The per-module pages in the navigation are generated from that index and a shared Markdown template. Each generated module page contains the publication table you see in the sidebar, with one row per published Maven publication and links to the corresponding JSON/XML SBOM files, plus detached signature links when signature artifacts are present.

Tooling

These SBOMs are standard CycloneDX documents and can be consumed directly by established tooling such as Dependency-Track, OWASP Dependency-Check integrations that support CycloneDX, Syft/Grype workflows, and other CycloneDX-compatible scanners and inventory systems.

Why not GitHub Dependency Graph

GitHub’s dependency graph and its automatic generation are certainly very convenient. Unfortunately, however, both their usefulness and, even more importantly, their explanatory value are limited.

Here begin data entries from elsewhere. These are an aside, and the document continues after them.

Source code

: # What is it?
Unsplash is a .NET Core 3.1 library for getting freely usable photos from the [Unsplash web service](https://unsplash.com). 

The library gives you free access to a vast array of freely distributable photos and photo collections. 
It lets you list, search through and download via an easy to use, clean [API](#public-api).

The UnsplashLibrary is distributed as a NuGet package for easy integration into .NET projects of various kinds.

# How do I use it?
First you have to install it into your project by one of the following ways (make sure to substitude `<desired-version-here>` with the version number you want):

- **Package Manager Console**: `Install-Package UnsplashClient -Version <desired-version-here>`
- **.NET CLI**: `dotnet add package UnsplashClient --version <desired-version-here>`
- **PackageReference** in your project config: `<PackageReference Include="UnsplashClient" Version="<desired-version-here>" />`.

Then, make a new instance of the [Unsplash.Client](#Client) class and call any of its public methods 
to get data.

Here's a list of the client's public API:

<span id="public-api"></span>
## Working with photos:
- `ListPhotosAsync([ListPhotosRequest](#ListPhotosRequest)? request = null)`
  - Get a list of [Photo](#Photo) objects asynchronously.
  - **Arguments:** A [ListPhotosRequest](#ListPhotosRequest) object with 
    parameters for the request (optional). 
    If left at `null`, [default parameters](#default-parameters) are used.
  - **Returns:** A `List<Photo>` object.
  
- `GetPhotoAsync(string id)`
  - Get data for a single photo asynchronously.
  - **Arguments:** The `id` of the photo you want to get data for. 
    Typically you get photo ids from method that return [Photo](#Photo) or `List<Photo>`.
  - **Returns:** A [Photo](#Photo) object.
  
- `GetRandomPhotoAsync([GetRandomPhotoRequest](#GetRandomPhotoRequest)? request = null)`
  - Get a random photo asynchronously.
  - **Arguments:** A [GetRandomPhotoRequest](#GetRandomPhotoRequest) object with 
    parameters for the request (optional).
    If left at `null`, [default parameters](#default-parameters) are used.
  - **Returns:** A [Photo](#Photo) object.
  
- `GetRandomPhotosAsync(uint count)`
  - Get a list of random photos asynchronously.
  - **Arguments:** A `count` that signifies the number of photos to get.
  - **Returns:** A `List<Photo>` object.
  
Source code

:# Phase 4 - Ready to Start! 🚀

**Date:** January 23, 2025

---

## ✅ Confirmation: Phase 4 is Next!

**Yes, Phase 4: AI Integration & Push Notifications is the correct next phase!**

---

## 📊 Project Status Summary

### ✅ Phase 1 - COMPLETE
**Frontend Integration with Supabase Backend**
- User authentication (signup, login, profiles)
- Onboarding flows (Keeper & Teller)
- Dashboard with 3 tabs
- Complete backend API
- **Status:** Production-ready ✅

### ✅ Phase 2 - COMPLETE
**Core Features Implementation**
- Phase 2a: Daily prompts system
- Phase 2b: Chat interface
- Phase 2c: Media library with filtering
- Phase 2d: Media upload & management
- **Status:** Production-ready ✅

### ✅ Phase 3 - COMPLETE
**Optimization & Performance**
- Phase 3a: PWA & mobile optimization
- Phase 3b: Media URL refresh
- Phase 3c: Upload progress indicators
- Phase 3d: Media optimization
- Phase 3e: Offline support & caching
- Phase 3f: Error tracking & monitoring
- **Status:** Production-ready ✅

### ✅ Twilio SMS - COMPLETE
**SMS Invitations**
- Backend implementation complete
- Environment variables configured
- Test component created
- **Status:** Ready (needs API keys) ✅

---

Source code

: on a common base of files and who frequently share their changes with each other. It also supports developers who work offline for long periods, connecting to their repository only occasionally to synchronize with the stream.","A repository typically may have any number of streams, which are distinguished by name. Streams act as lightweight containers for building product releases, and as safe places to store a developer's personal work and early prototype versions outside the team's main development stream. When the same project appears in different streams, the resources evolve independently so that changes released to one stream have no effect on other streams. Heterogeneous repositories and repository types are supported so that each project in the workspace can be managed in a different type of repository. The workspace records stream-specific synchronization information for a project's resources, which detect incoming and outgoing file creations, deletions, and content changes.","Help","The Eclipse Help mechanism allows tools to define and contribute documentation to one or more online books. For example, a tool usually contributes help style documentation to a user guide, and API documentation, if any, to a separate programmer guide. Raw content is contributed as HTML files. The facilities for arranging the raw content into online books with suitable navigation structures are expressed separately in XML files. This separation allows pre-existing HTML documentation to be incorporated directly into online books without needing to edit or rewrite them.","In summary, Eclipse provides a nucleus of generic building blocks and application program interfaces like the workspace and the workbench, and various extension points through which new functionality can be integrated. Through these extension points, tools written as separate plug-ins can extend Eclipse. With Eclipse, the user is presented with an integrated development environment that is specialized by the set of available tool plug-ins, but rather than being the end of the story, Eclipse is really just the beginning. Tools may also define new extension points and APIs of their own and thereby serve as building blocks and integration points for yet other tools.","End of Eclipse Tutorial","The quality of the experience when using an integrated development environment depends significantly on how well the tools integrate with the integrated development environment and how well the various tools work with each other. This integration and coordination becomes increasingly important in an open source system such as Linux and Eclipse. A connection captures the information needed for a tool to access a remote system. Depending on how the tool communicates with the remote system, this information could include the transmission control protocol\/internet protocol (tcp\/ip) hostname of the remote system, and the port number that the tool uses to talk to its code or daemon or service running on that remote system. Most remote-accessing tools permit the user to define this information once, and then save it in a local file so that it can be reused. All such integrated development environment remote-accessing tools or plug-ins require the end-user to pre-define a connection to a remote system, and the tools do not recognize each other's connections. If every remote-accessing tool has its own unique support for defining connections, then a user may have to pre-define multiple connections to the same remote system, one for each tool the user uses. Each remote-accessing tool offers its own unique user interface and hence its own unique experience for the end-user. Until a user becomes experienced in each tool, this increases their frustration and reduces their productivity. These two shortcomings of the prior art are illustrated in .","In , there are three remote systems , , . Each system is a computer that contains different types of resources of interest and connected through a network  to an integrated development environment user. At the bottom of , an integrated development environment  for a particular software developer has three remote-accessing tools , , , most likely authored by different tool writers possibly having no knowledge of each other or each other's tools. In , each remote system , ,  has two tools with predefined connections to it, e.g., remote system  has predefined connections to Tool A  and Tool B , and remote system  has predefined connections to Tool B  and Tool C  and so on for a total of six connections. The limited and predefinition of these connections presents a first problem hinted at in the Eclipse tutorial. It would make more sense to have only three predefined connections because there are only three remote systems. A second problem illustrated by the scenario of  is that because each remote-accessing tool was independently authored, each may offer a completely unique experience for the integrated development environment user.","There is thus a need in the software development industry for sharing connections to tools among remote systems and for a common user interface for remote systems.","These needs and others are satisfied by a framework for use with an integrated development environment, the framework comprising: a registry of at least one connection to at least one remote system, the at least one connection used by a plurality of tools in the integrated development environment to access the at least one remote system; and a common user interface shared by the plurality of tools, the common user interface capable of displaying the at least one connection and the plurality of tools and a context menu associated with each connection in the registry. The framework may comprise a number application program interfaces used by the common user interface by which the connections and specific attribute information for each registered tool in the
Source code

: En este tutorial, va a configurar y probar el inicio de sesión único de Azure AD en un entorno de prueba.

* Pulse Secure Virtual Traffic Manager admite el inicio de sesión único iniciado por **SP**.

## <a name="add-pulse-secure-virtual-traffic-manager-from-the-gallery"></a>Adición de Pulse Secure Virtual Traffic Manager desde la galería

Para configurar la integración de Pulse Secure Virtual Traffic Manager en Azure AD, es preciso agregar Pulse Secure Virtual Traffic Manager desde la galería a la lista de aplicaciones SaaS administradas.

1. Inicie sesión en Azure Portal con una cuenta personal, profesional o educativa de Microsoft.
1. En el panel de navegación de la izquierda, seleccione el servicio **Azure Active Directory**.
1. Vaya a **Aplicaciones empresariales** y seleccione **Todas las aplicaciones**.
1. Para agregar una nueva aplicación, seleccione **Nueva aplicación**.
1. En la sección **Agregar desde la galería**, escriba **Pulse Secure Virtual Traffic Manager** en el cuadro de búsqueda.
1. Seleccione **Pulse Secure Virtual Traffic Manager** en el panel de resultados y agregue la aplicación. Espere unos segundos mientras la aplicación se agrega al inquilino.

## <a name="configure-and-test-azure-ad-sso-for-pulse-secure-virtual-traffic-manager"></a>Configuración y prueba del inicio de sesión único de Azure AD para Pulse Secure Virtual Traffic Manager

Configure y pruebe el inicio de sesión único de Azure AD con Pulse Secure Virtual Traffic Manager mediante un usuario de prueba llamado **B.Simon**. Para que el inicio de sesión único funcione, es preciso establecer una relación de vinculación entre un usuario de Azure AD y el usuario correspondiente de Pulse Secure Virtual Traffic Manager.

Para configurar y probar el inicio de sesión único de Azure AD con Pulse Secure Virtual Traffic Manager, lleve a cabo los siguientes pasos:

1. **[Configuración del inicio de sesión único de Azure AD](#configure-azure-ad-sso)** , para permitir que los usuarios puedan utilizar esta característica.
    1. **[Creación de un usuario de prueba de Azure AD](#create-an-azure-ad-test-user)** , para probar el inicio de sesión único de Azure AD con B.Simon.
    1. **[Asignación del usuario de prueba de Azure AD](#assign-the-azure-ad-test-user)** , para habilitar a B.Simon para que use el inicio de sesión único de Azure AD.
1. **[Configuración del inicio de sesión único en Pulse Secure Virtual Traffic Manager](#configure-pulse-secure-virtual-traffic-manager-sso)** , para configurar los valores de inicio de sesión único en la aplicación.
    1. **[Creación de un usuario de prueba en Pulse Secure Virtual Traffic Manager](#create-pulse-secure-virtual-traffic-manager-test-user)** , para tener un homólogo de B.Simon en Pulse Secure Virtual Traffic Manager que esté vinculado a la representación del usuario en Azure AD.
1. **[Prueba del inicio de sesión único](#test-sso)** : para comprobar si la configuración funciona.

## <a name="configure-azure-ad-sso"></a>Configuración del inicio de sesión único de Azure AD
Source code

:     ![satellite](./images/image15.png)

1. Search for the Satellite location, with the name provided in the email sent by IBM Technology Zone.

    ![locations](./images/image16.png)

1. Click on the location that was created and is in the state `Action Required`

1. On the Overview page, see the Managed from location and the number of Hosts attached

The reason is that GitHub publishes not only the dependencies of the released artifacts, but all dependencies indiscriminately, regardless of whether they are test dependencies or dependencies of the toolchain, and does so without reflection or categorization.

For that reason, we decided to generate meaningful SBOMs ourselves, publish them automatically with each release, and document them here as part of the documentation.